- ABOUT THIS TASK -
Print every line below without adding or leaving out a single word.

[Records from a data collection]
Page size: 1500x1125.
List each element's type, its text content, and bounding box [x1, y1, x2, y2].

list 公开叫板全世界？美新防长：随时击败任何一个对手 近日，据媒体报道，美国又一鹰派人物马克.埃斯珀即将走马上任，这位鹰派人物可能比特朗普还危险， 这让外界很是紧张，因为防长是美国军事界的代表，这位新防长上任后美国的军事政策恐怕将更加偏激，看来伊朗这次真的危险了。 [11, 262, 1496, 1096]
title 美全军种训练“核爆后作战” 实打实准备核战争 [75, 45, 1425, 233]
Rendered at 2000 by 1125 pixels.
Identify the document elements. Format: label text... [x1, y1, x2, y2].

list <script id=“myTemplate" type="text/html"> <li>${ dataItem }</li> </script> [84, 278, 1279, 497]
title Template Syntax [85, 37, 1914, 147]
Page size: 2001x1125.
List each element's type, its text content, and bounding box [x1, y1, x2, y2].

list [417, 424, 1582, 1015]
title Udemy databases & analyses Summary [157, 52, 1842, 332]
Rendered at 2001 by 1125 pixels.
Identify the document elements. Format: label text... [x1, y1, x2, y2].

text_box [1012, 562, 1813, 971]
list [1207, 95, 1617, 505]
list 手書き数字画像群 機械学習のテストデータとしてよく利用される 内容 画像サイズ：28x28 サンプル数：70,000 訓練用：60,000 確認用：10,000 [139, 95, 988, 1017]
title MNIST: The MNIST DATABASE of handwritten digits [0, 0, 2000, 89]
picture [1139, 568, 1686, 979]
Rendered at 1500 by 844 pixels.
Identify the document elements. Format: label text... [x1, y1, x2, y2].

- EXPECTED ANSWER -
Page size: 1500x1125.
List each element's type, its text content, and bounding box [x1, y1, x2, y2].

list 公开叫板全世界？美新防长：随时击败任何一个对手 近日，据媒体报道，美国又一鹰派人物马克.埃斯珀即将走马上任，这位鹰派人物可能比特朗普还危险， 这让外界很是紧张，因为防长是美国军事界的代表，这位新防长上任后美国的军事政策恐怕将更加偏激，看来伊朗这次真的危险了。 [11, 262, 1496, 1096]
title 美全军种训练“核爆后作战” 实打实准备核战争 [75, 45, 1425, 233]
Rendered at 2000 by 1125 pixels.
Identify the document elements. Format: label text... [x1, y1, x2, y2].

list <script id=“myTemplate" type="text/html"> <li>${ dataItem }</li> </script> [84, 278, 1279, 497]
title Template Syntax [85, 37, 1914, 147]
Page size: 2001x1125.
List each element's type, its text content, and bounding box [x1, y1, x2, y2].

list [417, 424, 1582, 1015]
title Udemy databases & analyses Summary [157, 52, 1842, 332]
Rendered at 2001 by 1125 pixels.
Identify the document elements. Format: label text... [x1, y1, x2, y2].

text_box [1012, 562, 1813, 971]
list [1207, 95, 1617, 505]
list 手書き数字画像群 機械学習のテストデータとしてよく利用される 内容 画像サイズ：28x28 サンプル数：70,000 訓練用：60,000 確認用：10,000 [139, 95, 988, 1017]
title MNIST: The MNIST DATABASE of handwritten digits [0, 0, 2000, 89]
picture [1139, 568, 1686, 979]
Rendered at 1500 by 844 pixels.
Identify the document elements. Format: label text... [x1, y1, x2, y2].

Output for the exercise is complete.